I could go on and deep-dive, but I mostly post because it feels so close to a really good system that I want to see develop further or flourish into something really refined that can potentially make A5e really unique. Big credit to the author, I think trying for something new is better than not, and I wouldn't write this much if I thought it was a bad system, the fact that it feels so close to great is what makes me write all of this. Anyway, idk if anyone else has had the chance to run this stuff, but I'd love to hear other peoples' opinions.


TL;DR, I feel like dueling rules right now are a 5/10 with a LOT of potential, but currently stuck in "gimmick" status. The main grievances are:
  • Feels like the system doesn't scale well with levels above like 10
  • If you're adding a new action economy, why is everything still shackled to 1 action and 1 bonus action per turn?

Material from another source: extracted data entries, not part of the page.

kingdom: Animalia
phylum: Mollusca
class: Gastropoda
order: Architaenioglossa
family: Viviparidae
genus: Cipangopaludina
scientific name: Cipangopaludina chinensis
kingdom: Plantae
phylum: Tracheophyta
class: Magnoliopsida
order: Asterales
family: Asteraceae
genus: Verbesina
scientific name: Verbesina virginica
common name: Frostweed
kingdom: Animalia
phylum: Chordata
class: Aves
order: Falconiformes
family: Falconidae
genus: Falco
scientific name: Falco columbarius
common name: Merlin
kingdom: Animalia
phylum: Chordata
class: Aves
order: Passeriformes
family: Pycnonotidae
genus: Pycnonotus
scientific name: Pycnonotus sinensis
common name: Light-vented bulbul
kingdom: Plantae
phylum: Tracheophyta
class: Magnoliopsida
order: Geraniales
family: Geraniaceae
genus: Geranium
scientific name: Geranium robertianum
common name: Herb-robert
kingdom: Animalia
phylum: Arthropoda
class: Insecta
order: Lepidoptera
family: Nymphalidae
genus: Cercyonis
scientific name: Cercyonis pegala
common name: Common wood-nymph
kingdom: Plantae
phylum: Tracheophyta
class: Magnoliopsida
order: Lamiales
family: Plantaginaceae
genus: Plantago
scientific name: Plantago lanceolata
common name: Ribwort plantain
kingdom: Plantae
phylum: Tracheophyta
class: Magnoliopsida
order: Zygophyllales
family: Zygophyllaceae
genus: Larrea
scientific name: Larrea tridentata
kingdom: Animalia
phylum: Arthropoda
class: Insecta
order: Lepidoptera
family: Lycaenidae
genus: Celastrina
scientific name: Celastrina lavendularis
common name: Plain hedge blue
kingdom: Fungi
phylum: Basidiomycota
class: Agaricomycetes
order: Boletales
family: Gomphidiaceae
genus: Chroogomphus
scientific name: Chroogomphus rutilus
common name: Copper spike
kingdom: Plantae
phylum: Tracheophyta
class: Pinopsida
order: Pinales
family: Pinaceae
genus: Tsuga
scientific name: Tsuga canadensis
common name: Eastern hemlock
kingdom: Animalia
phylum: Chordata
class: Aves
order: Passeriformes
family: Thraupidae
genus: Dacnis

  • Consequentially, why is EVERYTHING reaction-based because of this?
  • Why does it feel like some classes just inherently are bad at duels?
  • Dueling maneuvers need to be WAY less wordy and WAY less calculation-intensive
  • Being able to manually "slow" creatures is pretty devastating. I feel like just taking one aspect of slow would be more appropriate
  • Targeting specific body parts is really cool, why are there only 3 options? What if I want to defeat a creature not by killing it, but by making it unable to fight? etc etc
  • Wording for action economy is unclear in some areas
  • Being able to manipulate duel actions (give more next round, take away from next round, etc) is cool, why is "Boo" - a crowd action - the only thing capable of doing this?